(Dataset entries)
BEGIN

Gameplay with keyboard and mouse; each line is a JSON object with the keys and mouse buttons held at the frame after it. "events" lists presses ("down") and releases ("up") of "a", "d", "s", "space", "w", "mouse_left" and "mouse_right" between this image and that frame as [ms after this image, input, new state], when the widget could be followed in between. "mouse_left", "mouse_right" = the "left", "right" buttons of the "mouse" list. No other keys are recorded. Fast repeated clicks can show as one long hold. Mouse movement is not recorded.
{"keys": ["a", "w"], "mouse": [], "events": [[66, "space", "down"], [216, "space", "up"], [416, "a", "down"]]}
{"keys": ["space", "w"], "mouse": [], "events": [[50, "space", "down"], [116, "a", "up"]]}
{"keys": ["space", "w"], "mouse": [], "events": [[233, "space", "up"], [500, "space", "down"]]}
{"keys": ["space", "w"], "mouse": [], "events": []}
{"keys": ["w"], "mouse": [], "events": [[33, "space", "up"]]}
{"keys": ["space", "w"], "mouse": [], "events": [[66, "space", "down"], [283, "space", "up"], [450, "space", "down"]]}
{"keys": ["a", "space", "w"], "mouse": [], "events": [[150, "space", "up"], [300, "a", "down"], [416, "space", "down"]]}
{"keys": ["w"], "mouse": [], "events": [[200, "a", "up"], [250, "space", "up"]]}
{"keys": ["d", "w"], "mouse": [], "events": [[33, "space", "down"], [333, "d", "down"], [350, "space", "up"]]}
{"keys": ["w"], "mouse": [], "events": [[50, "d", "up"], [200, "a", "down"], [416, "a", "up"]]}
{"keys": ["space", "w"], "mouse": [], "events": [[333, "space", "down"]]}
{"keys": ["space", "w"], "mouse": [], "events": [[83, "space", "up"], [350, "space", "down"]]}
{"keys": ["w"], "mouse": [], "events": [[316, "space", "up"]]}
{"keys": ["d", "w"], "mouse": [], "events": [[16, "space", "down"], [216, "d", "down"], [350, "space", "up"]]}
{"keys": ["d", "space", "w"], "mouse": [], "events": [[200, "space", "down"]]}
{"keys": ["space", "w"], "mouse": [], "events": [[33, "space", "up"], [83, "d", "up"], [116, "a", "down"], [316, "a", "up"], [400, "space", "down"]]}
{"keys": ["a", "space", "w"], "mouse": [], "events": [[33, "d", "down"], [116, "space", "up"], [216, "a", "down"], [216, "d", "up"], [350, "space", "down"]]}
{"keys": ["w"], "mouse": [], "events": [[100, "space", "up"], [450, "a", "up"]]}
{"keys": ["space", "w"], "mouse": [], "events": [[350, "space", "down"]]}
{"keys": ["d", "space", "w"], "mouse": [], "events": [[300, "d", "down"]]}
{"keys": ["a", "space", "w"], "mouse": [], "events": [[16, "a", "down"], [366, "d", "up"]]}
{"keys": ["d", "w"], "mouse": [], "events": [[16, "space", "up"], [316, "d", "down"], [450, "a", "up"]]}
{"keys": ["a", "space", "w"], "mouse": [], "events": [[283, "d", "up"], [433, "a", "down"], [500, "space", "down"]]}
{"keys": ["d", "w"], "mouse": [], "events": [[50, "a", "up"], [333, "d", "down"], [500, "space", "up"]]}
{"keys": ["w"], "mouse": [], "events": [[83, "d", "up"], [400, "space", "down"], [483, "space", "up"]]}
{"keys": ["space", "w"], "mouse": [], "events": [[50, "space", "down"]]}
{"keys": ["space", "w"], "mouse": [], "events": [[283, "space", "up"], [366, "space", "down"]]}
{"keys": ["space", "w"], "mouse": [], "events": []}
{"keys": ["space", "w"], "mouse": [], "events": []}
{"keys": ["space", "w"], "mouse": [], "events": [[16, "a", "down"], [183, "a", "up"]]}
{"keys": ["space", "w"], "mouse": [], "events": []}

END

PROBLEM TO WORK ON: Each line of the records belongs in the answer, reproduced exactly.

SOLVED EXERCISE:
Gameplay with keyboard and mouse; each line is a JSON object with the keys and mouse buttons held at the frame after it. "events" lists presses ("down") and releases ("up") of "a", "d", "s", "space", "w", "mouse_left" and "mouse_right" between this image and that frame as [ms after this image, input, new state], when the widget could be followed in between. "mouse_left", "mouse_right" = the "left", "right" buttons of the "mouse" list. No other keys are recorded. Fast repeated clicks can show as one long hold. Mouse movement is not recorded.
{"keys": ["a", "w"], "mouse": [], "events": [[66, "space", "down"], [216, "space", "up"], [416, "a", "down"]]}
{"keys": ["space", "w"], "mouse": [], "events": [[50, "space", "down"], [116, "a", "up"]]}
{"keys": ["space", "w"], "mouse": [], "events": [[233, "space", "up"], [500, "space", "down"]]}
{"keys": ["space", "w"], "mouse": [], "events": []}
{"keys": ["w"], "mouse": [], "events": [[33, "space", "up"]]}
{"keys": ["space", "w"], "mouse": [], "events": [[66, "space", "down"], [283, "space", "up"], [450, "space", "down"]]}
{"keys": ["a", "space", "w"], "mouse": [], "events": [[150, "space", "up"], [300, "a", "down"], [416, "space", "down"]]}
{"keys": ["w"], "mouse": [], "events": [[200, "a", "up"], [250, "space", "up"]]}
{"keys": ["d", "w"], "mouse": [], "events": [[33, "space", "down"], [333, "d", "down"], [350, "space", "up"]]}
{"keys": ["w"], "mouse": [], "events": [[50, "d", "up"], [200, "a", "down"], [416, "a", "up"]]}
{"keys": ["space", "w"], "mouse": [], "events": [[333, "space", "down"]]}
{"keys": ["space", "w"], "mouse": [], "events": [[83, "space", "up"], [350, "space", "down"]]}
{"keys": ["w"], "mouse": [], "events": [[316, "space", "up"]]}
{"keys": ["d", "w"], "mouse": [], "events": [[16, "space", "down"], [216, "d", "down"], [350, "space", "up"]]}
{"keys": ["d", "space", "w"], "mouse": [], "events": [[200, "space", "down"]]}
{"keys": ["space", "w"], "mouse": [], "events": [[33, "space", "up"], [83, "d", "up"], [116, "a", "down"], [316, "a", "up"], [400, "space", "down"]]}
{"keys": ["a", "space", "w"], "mouse": [], "events": [[33, "d", "down"], [116, "space", "up"], [216, "a", "down"], [216, "d", "up"], [350, "space", "down"]]}
{"keys": ["w"], "mouse": [], "events": [[100, "space", "up"], [450, "a", "up"]]}
{"keys": ["space", "w"], "mouse": [], "events": [[350, "space", "down"]]}
{"keys": ["d", "space", "w"], "mouse": [], "events": [[300, "d", "down"]]}
{"keys": ["a", "space", "w"], "mouse": [], "events": [[16, "a", "down"], [366, "d", "up"]]}
{"keys": ["d", "w"], "mouse": [], "events": [[16, "space", "up"], [316, "d", "down"], [450, "a", "up"]]}
{"keys": ["a", "space", "w"], "mouse": [], "events": [[283, "d", "up"], [433, "a", "down"], [500, "space", "down"]]}
{"keys": ["d", "w"], "mouse": [], "events": [[50, "a", "up"], [333, "d", "down"], [500, "space", "up"]]}
{"keys": ["w"], "mouse": [], "events": [[83, "d", "up"], [400, "space", "down"], [483, "space", "up"]]}
{"keys": ["space", "w"], "mouse": [], "events": [[50, "space", "down"]]}
{"keys": ["space", "w"], "mouse": [], "events": [[283, "space", "up"], [366, "space", "down"]]}
{"keys": ["space", "w"], "mouse": [], "events": []}
{"keys": ["space", "w"], "mouse": [], "events": []}
{"keys": ["space", "w"], "mouse": [], "events": [[16, "a", "down"], [183, "a", "up"]]}
{"keys": ["space", "w"], "mouse": [], "events": []}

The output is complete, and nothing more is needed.